Oliver Nelson / Straight Ahead

エリック・ドルフィーのアルバムを追いかけていた時期があった。40年以上前、社会人になった頃。20枚に満たないドルフィーのリーダーアルバムは、それほど時間をかけずに揃えることができた。次は、リーダーでなく参加アルバム。コルトレーンとミンガスのアルバムは所有し聴き込んでいたので、それ以外となると、そう多くはない。その中の一枚。間違いなく、オリバー・ネルソンのリーダーアルバムではあるものの、聴き終わって脳裏に残るのは、ドルフィーのアルト、バスクラ、フルートの音色。

ジャケットには明確にwith ERIC DOLPHYと記載されているので、ネルソンとしても狙い通りだったのかも知れない。ネルソンの水平振幅、ドルフィーの垂直振幅。それぞれのアドリブがぶつかることなく交差して展開されていく。まさしくStraight Ahead。ひたむきな二人の演奏に酔いしれるのだ。ところで、本作録音の1週間前、1961年2月22日、ドルフィーはアビー・リンカーンのセッションに参加し、そのアルバムは本作と同名のStraight Aheadとなった。それぞれのタイトル曲Straight Aheadは、ネルソン、ならびにリンカーン自身による作品である。真っ正面を向いていたジャズの時代。

1. Images
2. Six And Four
3. Mama Lou
4. Ralph's New Blues
5. Straight Ahead
6. 111-44

Oliver Nelson - alto saxophone (tracks 1-3,5,6), tenor saxophone (tracks 3,4), clarinet (track 4)
Eric Dolphy - alto saxophone (tracks 2,3,5), bass clarinet (tracks 1,4,6), flute (track 3)
Richard Wyands - piano
George Duvivier - bass
Roy Haynes - drums

Recorded on March 1, 1961 at Rudy Van Gelder Studio, Englewood Cliffs, New Jersey.

Oliver Nelson / The Blues And The Abstract Truth

油井正一氏のLPライナーノーツから抜粋。「ブルースの真実(本アルバムの邦題)は、12小節ブルースベッタリのアルバムではない。ブルースを核として、パーカー以降のジャズの発展段階のすべてが(このあと60年代を支配することになったフリージャズの要素までもが)盛りこまれた総決算になっているところが重要なのである」。

こう書かれてしまったら、自分は何も書くことがない。少しだけ補足させてもらうならば、ジャズをある程度聴き込んだ人にしか、このアルバムの価値は分からないということだ。なぜなら、油井氏が述べているように「総決算」なのだから。つまり、ある期間の決着を付けることと言い換えれば、年代を追って聴くことが必要となる。決着を付けたメンバーが凄い。

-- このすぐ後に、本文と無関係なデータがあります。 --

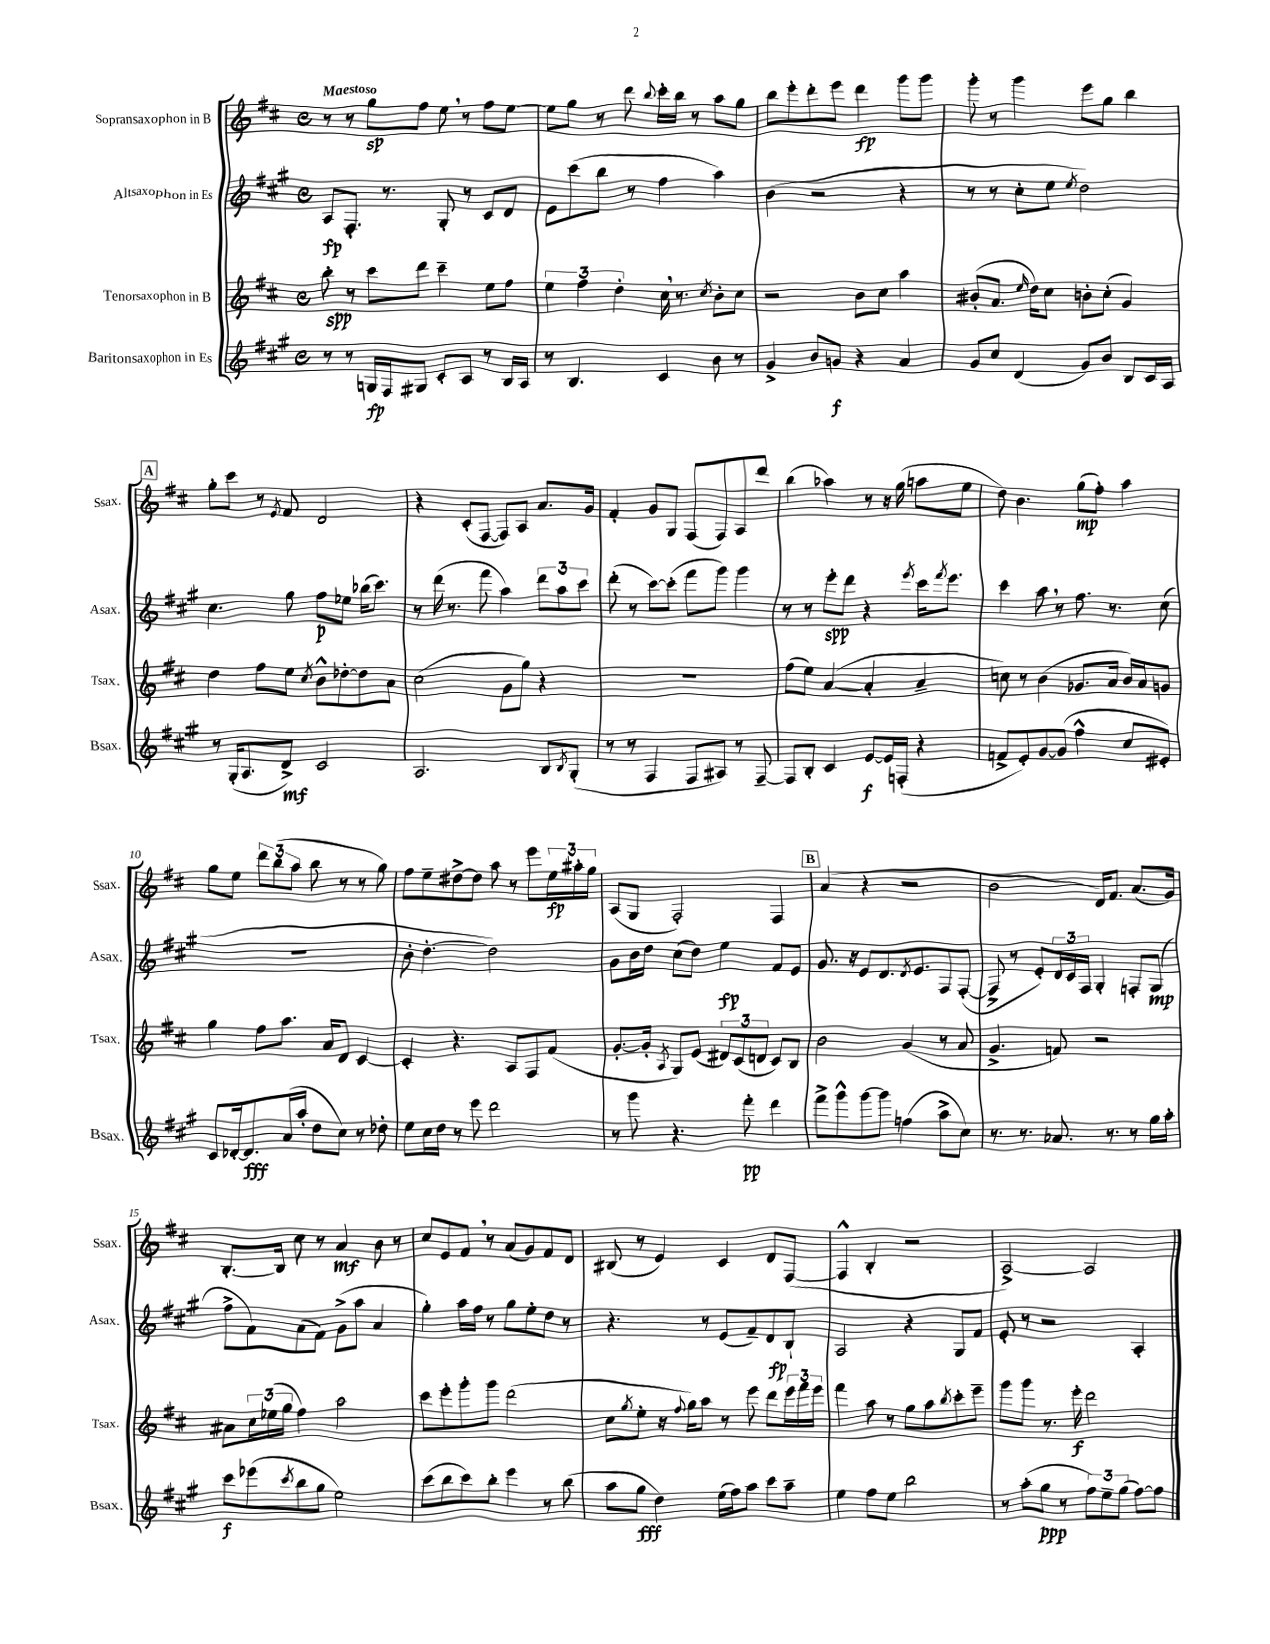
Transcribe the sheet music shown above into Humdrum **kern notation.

**kern	**kern	**kern	**kern
*staff4	*staff3	*staff2	*staff1
*clefG2	*clefG2	*clefG2	*clefG2
*k[f#c#g#]	*k[f#c#]	*k[f#c#g#]	*k[f#c#]
*M4/4	*M4/4	*M4/4	*M4/4
*met(c)	*met(c)	*met(c)	*met(c)
8r	8bb'\	8A/L	8r
8r	8r	8.F#'/J	8r
16G/LL	8ccc#\L	.	8gg\L
16F#/J	.	8.r	.
8G#/J	8ddd\J	.	8ff#\J
8c#'/L	4ccc#~\	8G#'/	8ee\
8A/J	.	8r	8r
8r	8ee\L	8c#/L	8ff#\L
16B/LL	8ff#\J	8d/J	[8ee\J
16A/JJ	.	.	.
=	=	=	=
8r	6ee\	8e\L	8ee\]L
4.B/	.	(8ccc#\	8gg\J
.	6ff#\	.	.
.	.	8bb\J	8r
.	6dd'\	.	.
.	.	8r	8ddd\
.	.	.	8qqbb/
4c#/	16cc#\	4ff#\	16ccc#'\LL
.	8.r	.	16bb\JJ
.	.	.	8r
.	8qcc#/	.	.
8b\	8b'\L	4aa\)	8aa\L
8r	8cc#\J	.	8gg\J
=	=	=	=
4g#^/	2r	(4b\	8bb\L
.	.	.	8eee'\
8b/L	.	2r	8ddd'\
8g/J	.	.	8eee\J
4r	8b\L	.	4ddd\
.	8cc#\J	.	.
4a/	4aa\	4r	8ggg\L
.	.	.	8ggg\J
=	=	=	=
8g#/L	(8b#'/L	8r	8ggg'\
8cc#/J	8.a/J	8r	8r
(4d/	.	8cc#'\L	4ggg\
.	16qqee/	.	.
.	16dd\LK)	.	.
.	8cc#\J	8ee\J	.
.	.	8qee/	.
8g#/L)	8b'\L	2dd\)	8eee\L
8b/J	(8cc#'\J	.	8gg\J
8B/L	4g/)	.	4bb\
16c#/L	.	.	.
16A/JJ	.	.	.
=	=	=	=
8r	4dd\	4.cc#\	8gg'\L
(16G#'/LK	.	.	8ccc#\J
8.A/	.	.	.
.	8ff#\L	.	8r
.	.	.	8qe/
8d^/J)	8ee\J	8gg#\	8f#/
.	8qcc#/	.	.
2c#/	8b^^\L	8ff#\L	2d/
.	[8dd-'\	8ee-\J	.
.	8dd-\]	(16bb-\LK	.
.	.	8.ccc#\J)	.
.	8a\J	.	.
=	=	=	=
2.A/	(2cc#\	8r	4r
.	.	(16ddd\	.
.	.	8.r	.
.	.	.	(8c#'/L
.	.	8fff#\	[8F#/J
.	8g\L	4aa\)	8F#/]L)
.	8gg\J)	.	8A/J
8B/L	4r	12ddd\L	8.a/L
.	.	12aa\	.
8qB/	.	.	.
(8G#'/J	.	.	.
.	.	12ccc#\J	.
.	.	.	16g/Jk
=	=	=	=
8r	1r	(8ddd'\	4f#'/
8r	.	8r	.
4F#/	.	[8ccc#\L)	8g/L
.	.	(8ccc#'\]J	8G/J
8F#/L	.	8fff#\L	(8F#/L
8A#/J)	.	8ggg#\J)	8F#/)
8r	.	4ggg#\	8A/
[8F#~/	.	.	8ddd/J
=	=	=	=
8F#/]L	(8ff#\L	8r	(4bb\
8B'/J	8ee\J)	8r	.
4c#/	([4a/	8eee'\L	4aa-\)
.	.	8ddd\J	.
[8e/L	4a'/]	4r	8r
16e/]L	.	.	16r
(16F'/JJ	.	.	(16gg\
.	.	8qeee/	.
4r	4a~/	16ccc#\LK	8aa\L
.	.	8qfff#/	.
.	.	8.eee\J	.
.	.	.	8ee\J
=	=	=	=
8f^/L	8cc\)	4ccc#\	8dd\)
8e'/)	8r	.	4.b\
[8g#/	(4b\	8aa\	.
(8g#/]J	.	8r	.
4ff#^^\	8.g-/L	8.ff#\	(8gg\L
.	.	.	8ff#'\J)
.	16a/Jk	8.r	.
8cc#/L	16b/LL)	.	4aa\
.	16a/J	.	.
8e#'/J)	8g/J	(8cc#\	.
=	=	=	=
8c#/L	4gg\	1r	8gg\L
[16d-'/k	.	.	8ee\J
8.d-/]	.	.	.
.	8ff#\L	.	12ddd\L
.	.	.	(12bb\
(16a/L	8.aa\J	.	.
.	.	.	12aa\J
16aa'/JJ	.	.	.
8dd\L	.	.	8bb\
.	16a/LK	.	.
8cc#\J)	8d/J	.	8r
8r	[4c#/	.	8r
8dd-'\	.	.	8gg\)
=	=	=	=
8ee\L	4c#'/]	8b'\	8ff#\L
16cc#\L	.	[4.dd'\	8ee~\
16dd\JJ	.	.	.
8r	4.r	.	[8dd#^\
8eee\	.	.	8dd#\]J
2ddd\	.	2dd\])	8aa\
.	8A/L	.	8r
.	8F#/	.	8eee\L
.	(8f#/J	.	24ee\L
.	.	.	24aa#'\
.	.	.	24gg\JJ
=	=	=	=
8r	[8.g'/L	8g#\L	(8A/L
8ggg#\	.	16b\L	8G/J
.	16g'/]Jk	16dd\JJ	.
.	8qA/	.	.
4.r	8G/L)	(8cc#\L	2F#'/)
.	(8e/J	8dd\J)	.
.	12d#/L)	4ee\	.
.	(12c#/	.	.
8fff#'\	.	.	.
.	12d/J	.	.
4ddd\	8c#/L)	8f#/L	4F#/
.	8B/J	8e/J	.
=	=	=	=
8fff#^\L	2b\	8.g#/	(4a/
8ggg#^^\	.	.	.
.	.	16r	.
[8ggg#\	.	8e/L	4r
8ggg#\]J	.	8.d/	.
(4ff\	(4g/	.	2r
.	.	8qd/	.
.	.	8.e/	.
8aa^\L	8r	8F#/	.
8cc#\J)	8a/	([8F#'/J	.
=	=	=	=
8.r	4.g^/	8F#^/]	2b\
.	.	8r	.
8.r	.	.	.
.	.	8e'/L)	.
8.a-/	8f/)	24d/L	.
.	.	24c#/	.
.	.	24F#/JJ	.
.	2r	4G#'/	16d/LK)
8.r	.	.	8.f#/J
8r	.	8F'/L	(8.a/L
16gg#\LL	.	(8G#/J	.
16aa'\JJ	.	.	16g/Jk)
=	=	=	=
8ccc#\L	8a#\L	8ff#^\L	[8.B'/L
(8eee-\	24cc#\L	8f#\)	.
.	(24ee-\	.	.
.	.	.	16B/]Jk
.	24gg\JJ	.	.
8qccc#/	.	.	.
8bb\	4ff#\)	(8a\	8cc#\
8gg#\J	.	8f#\J)	8r
2ee\)	2aa\	(8g#^\L	4a/
.	.	8aa\J	.
.	.	4a/	8b\
.	.	.	8r
=	=	=	=
(8ccc#\L	8ccc#\L	4gg#'\)	8cc#/L
8bb\	8eee'\	.	8e/
8ccc#\)	8ggg'\	16aa\LL	8f#/J
.	.	16ff#\JJ	.
8bb'\J	8ggg\J	8r	8r
4eee\	(2ddd\	8gg#\L	(8a/L
.	.	8ee'\	8g/)
8r	.	8dd\J	8f#/
(8bb\	.	8r	8d/J
=	=	=	=
8aa\L	8cc#\L	4.r	(8B#/
.	8qgg/	.	.
8gg#\J	8ee'\J	.	8r
4dd\)	16r	.	4e/)
.	8qqff#/	.	.
.	16gg\LK)	.	.
.	8aa\J	8r	.
(16ee\LL	8r	(8e/L	4c#/
16ff#\J)	.	.	.
8aa\J	8eee\	8f#~/)	.
8ccc#\L	8ddd\L	8d/	8d/L
8aa~\J	24eee\L	8B`/J	([8F#/J
.	24fff#\	.	.
.	24eee\JJ	.	.
=	=	=	=
4ee\	4fff#\	2A/	4F#^^/]
8ff#\L	8aa\	.	4B'/
8ee\J	8r	.	.
2bb\	8gg\L	4r	2r
.	8aa\	.	.
.	8qbb/	.	.
.	8ccc#'\	8G#/L	.
.	8eee~\J	8f#/J	.
=	=	=	=
8r	8ggg\L	8e'/	[2A^/)
(8aa'\L	8ggg\J	8r	.
8gg#\J	8.r	2r	.
8r	.	.	.
.	16eee'\	.	.
12ff#\L)	2ddd\	.	2A/]
12ee~\	.	.	.
(12gg#\J	.	.	.
[8ff#\L)	.	4A'/	.
8ff#\]J	.	.	.
==	==	==	==
*-	*-	*-	*-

CDのジャケットはLPと異なる・・・と思ったが、CDとLP、国内盤と輸入盤に関係なく、2種類のジャケットがあることが判明。何故、こんなことになってしまったのか。ジャケットに関しては、決着が付いていない。

1. Stolen Moments
2. Hoe-Down
3. Cascades
4. Yearnin'
5. Butch And Butch
6. Teenie's Blues

Oliver Nelson - alto saxophone, tenor saxophone
Eric Dolphy - flute, alto saxophone
George Barrow - baritone saxophone
Freddie Hubbard - trumpet
Bill Evans - piano
Paul Chambers - bass
Roy Haynes - drums

Recorded on February 23, 1961 at Rudy Van Gelder Studio, Englewood Cliffs, New Jersey.

Oliver Nelson / Screamin' The Blues

タイトル通りブルース一色のアルバム。2曲目のMarch On, March On以外はオリバー・ネルソンの作品。それでも飽きが来ないのは、ネルソンの見事なアレンジとエリック・ドルフィーの参加。用意周到されたアレンジの中で、ネルソンを含めた各メンバーはアドリブを展開。しかし、ドルフィーだけは、そのアレンジを突き破るかのようなエッジを利かせる。

圧巻は最終曲Alto-Itis。ネルソンとドルフィーがそれぞれアルトサックスを持ち、まさしく一騎打ちなのだが、闘いは5分弱で終わってしまう。続きは翌年2月に録音された名盤『ブルースの真実』に持ち込まれた。

1. Screamin' The Blues
2. March On, March On
3. The Drive
4. The Meetin'
5. Three Seconds
6. Alto-Itis

Oliver Nelson - tenor saxophone, alto saxophone
Eric Dolphy - bass clarinet, alto saxophone
Richard Williams - trumpet
Richard Wyands - piano
George Duvivier - bass
Roy Haynes - drums

Recorded on May 27, 1960 at Rudy Van Gelder Studio, Englewood Cliffs, New Jersey.